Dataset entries
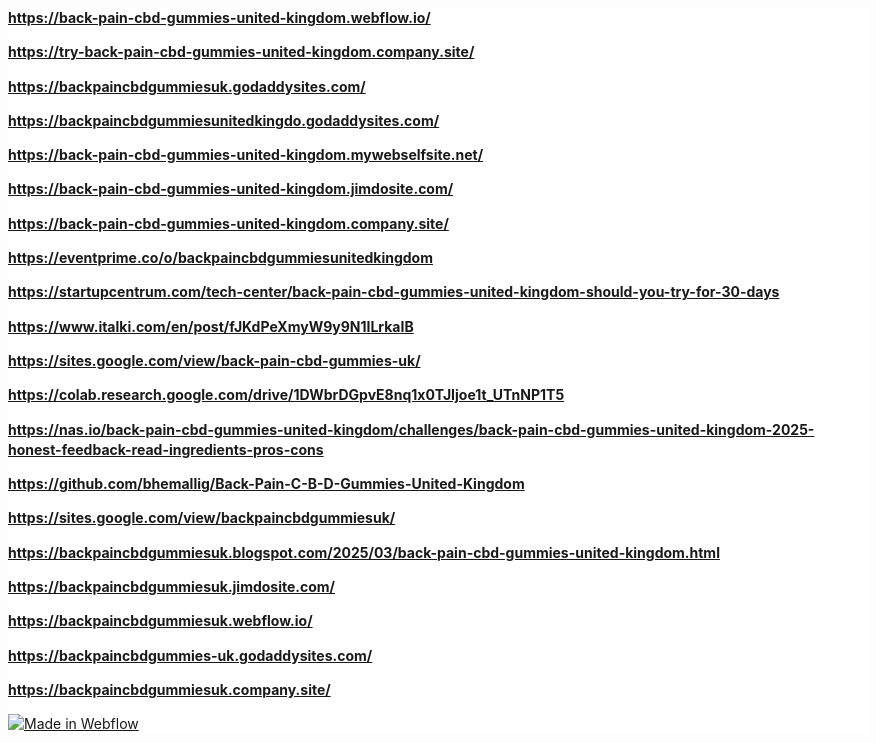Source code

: <p><a href="https://back-pain-cbd-gummies-united-kingdom.webflow.io/"><strong>https://back-pain-cbd-gummies-united-kingdom.webflow.io/</strong></a></p>
<p><a href="https://try-back-pain-cbd-gummies-united-kingdom.company.site/"><strong>https://try-back-pain-cbd-gummies-united-kingdom.company.site/</strong></a></p>
<p><a href="https://backpaincbdgummiesuk.godaddysites.com/"><strong>https://backpaincbdgummiesuk.godaddysites.com/</strong></a></p>
<p><a href="https://backpaincbdgummiesunitedkingdo.godaddysites.com/"><strong>https://backpaincbdgummiesunitedkingdo.godaddysites.com/</strong></a></p>
<p><a href="https://back-pain-cbd-gummies-united-kingdom.mywebselfsite.net/"><strong>https://back-pain-cbd-gummies-united-kingdom.mywebselfsite.net/</strong></a></p>
<p><a href="https://back-pain-cbd-gummies-united-kingdom.jimdosite.com/"><strong>https://back-pain-cbd-gummies-united-kingdom.jimdosite.com/</strong></a></p>
<p><a href="https://back-pain-cbd-gummies-united-kingdom.company.site/"><strong>https://back-pain-cbd-gummies-united-kingdom.company.site/</strong></a></p>
<p><a href="https://eventprime.co/o/backpaincbdgummiesunitedkingdom"><strong>https://eventprime.co/o/backpaincbdgummiesunitedkingdom</strong></a></p>
<p><a href="https://startupcentrum.com/tech-center/back-pain-cbd-gummies-united-kingdom-should-you-try-for-30-days"><strong>https://startupcentrum.com/tech-center/back-pain-cbd-gummies-united-kingdom-should-you-try-for-30-days</strong></a></p>
<p><a href="https://www.italki.com/en/post/fJKdPeXmyW9y9N1ILrkaIB"><strong>https://www.italki.com/en/post/fJKdPeXmyW9y9N1ILrkaIB</strong></a></p>
<p><a href="https://sites.google.com/view/back-pain-cbd-gummies-uk/"><strong>https://sites.google.com/view/back-pain-cbd-gummies-uk/</strong></a></p>
<p><a href="https://colab.research.google.com/drive/1DWbrDGpvE8nq1x0TJIjoe1t_UTnNP1T5"><strong>https://colab.research.google.com/drive/1DWbrDGpvE8nq1x0TJIjoe1t_UTnNP1T5</strong></a></p>
<p><a href="https://nas.io/back-pain-cbd-gummies-united-kingdom/challenges/back-pain-cbd-gummies-united-kingdom-2025-honest-feedback-read-ingredients-pros-cons"><strong>https://nas.io/back-pain-cbd-gummies-united-kingdom/challenges/back-pain-cbd-gummies-united-kingdom-2025-honest-feedback-read-ingredients-pros-cons</strong></a></p>
<p><a href="https://github.com/bhemallig/Back-Pain-C-B-D-Gummies-United-Kingdom"><strong>https://github.com/bhemallig/Back-Pain-C-B-D-Gummies-United-Kingdom</strong></a></p>
<p><a href="https://sites.google.com/view/backpaincbdgummiesuk/"><strong>https://sites.google.com/view/backpaincbdgummiesuk/</strong></a></p>
<p><a href="https://backpaincbdgummiesuk.blogspot.com/2025/03/back-pain-cbd-gummies-united-kingdom.html"><strong>https://backpaincbdgummiesuk.blogspot.com/2025/03/back-pain-cbd-gummies-united-kingdom.html</strong></a></p>
<p><a href="https://backpaincbdgummiesuk.jimdosite.com/"><strong>https://backpaincbdgummiesuk.jimdosite.com/</strong></a></p>
<p><a href="https://backpaincbdgummiesuk.webflow.io/"><strong>https://backpaincbdgummiesuk.webflow.io/</strong></a></p>
<p><a href="https://backpaincbdgummies-uk.godaddysites.com/"><strong>https://backpaincbdgummies-uk.godaddysites.com/</strong></a></p>
<p><a href="https://backpaincbdgummiesuk.company.site/"><strong>https://backpaincbdgummiesuk.company.site/</strong></a></p>
</div>
<p><a class="w-webflow-badge" href="https://webflow.com/?utm_campaign=brandjs"><img src="https://d3e54v103j8qbb.cloudfront.net/img/webflow-badge-icon-d2.89e12c322e.svg" alt="" /><img src="https://d3e54v103j8qbb.cloudfront.net/img/webflow-badge-text-d2.c82cec3b78.svg" alt="Made in Webflow" /></a></p>
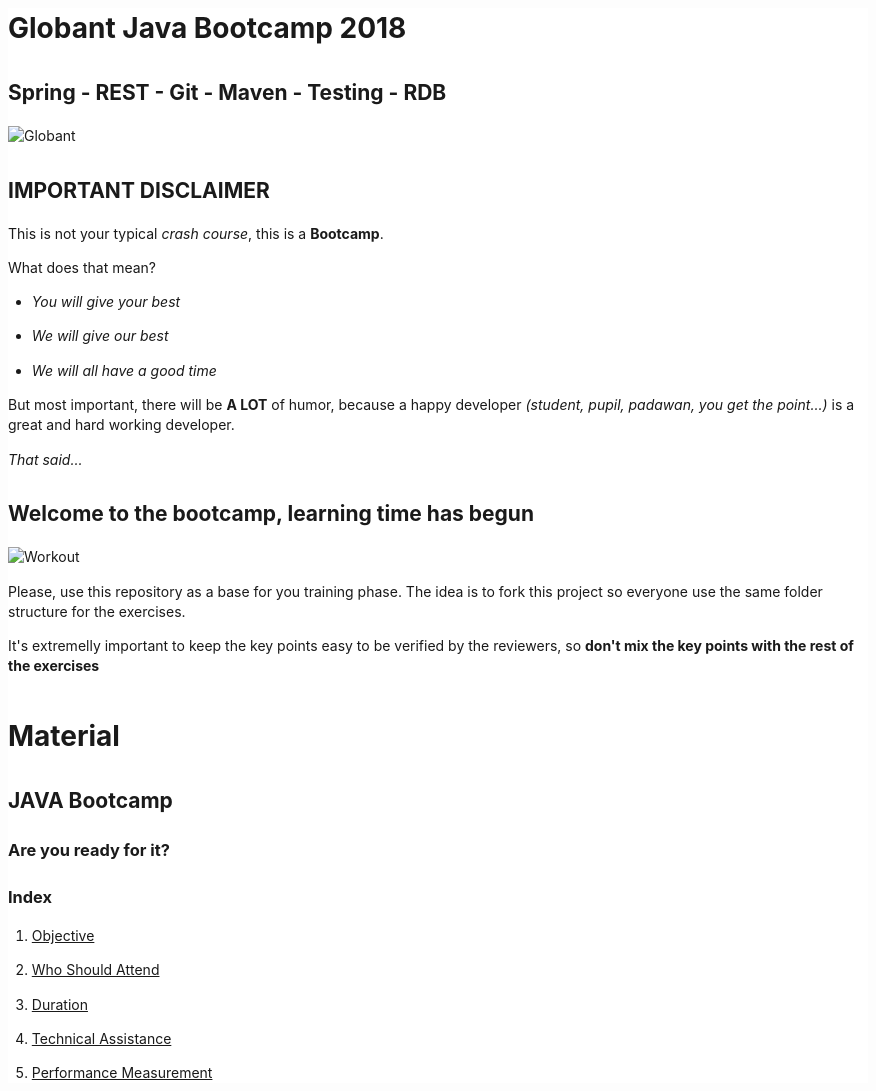 ﻿# Globant Java Bootcamp 2018
## Spring - REST - Git - Maven - Testing - RDB


![Globant](assets/globant.jpg)

## __IMPORTANT DISCLAIMER__
This is not your typical _crash course_, this is a **Bootcamp**.

What does that mean?

- _You will give your best_

- _We will give our best_

- _We will all have a good time_


But most important, there will be **A LOT** of humor, because a happy developer _(student, pupil, padawan, you get the point...)_ is a great and hard working developer.


_That said..._

## Welcome to the bootcamp, learning time has begun

![Workout](assets/workout.gif)

Please, use this repository as a base for you training phase. The idea is to
fork this project so everyone use the same folder structure for the
exercises.

It's extremelly important to keep the key points easy to be verified by
the reviewers, so **don't mix the key points with the rest of the
exercises**

# Material

## JAVA Bootcamp

### Are you ready for it?
  
### Index

1. [Objective](#objective)

2. [Who Should Attend](#who-should-attend)

3. [Duration](#duration)

4. [Technical Assistance](#technical-assistance)

5. [Performance Measurement](#performance-measurement)
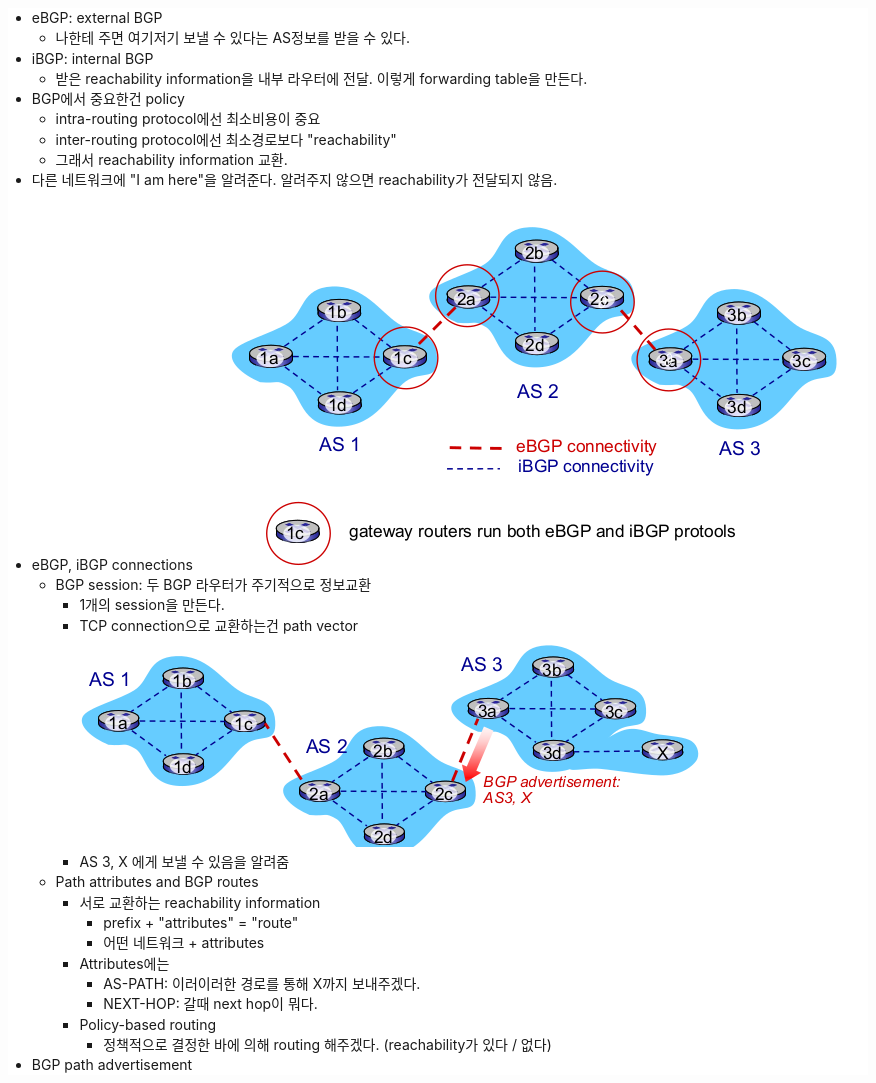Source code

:   - eBGP: external BGP
    - 나한테 주면 여기저기 보낼 수 있다는 AS정보를 받을 수 있다.
  - iBGP: internal BGP
    - 받은 reachability information을 내부 라우터에 전달. 이렇게 forwarding table을 만든다.
  - BGP에서 중요한건 policy
    - intra-routing protocol에선 최소비용이 중요
    - inter-routing protocol에선 최소경로보다 "reachability"
    - 그래서 reachability information 교환.
  - 다른 네트워크에 "I am here"을 알려준다. 알려주지 않으면 reachability가 전달되지 않음.
- eBGP, iBGP connections
![IMAGE](/images/kucse-computer-network-2/control-BGP.png)
  - BGP session: 두 BGP 라우터가 주기적으로 정보교환
    - 1개의 session을 만든다.
    - TCP connection으로 교환하는건 path vector
![IMAGE](/images/kucse-computer-network-2/control-BGP-basic.png)
    - AS 3, X 에게 보낼 수 있음을 알려줌
  - Path attributes and BGP routes
    - 서로 교환하는 reachability information
      - prefix + "attributes" = "route"
      - 어떤 네트워크 + attributes
    - Attributes에는
      - AS-PATH: 이러이러한 경로를 통해 X까지 보내주겠다.
      - NEXT-HOP: 갈때 next hop이 뭐다.
    - Policy-based routing
      - 정책적으로 결정한 바에 의해 routing 해주겠다. (reachability가 있다 / 없다)
- BGP path advertisement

*WORK INSTRUCTION*:
Above are some lines. Repeat exactly, and only, those from the line that has "But most important, there" through the line that has "the reviewers, so".

*ANSWER FOR THIS EXERCISE*:
But most important, there will be **A LOT** of humor, because a happy developer _(student, pupil, padawan, you get the point...)_ is a great and hard working developer.


_That said..._

## Welcome to the bootcamp, learning time has begun

![Workout](assets/workout.gif)

Please, use this repository as a base for you training phase. The idea is to
fork this project so everyone use the same folder structure for the
exercises.

It's extremelly important to keep the key points easy to be verified by
the reviewers, so **don't mix the key points with the rest of the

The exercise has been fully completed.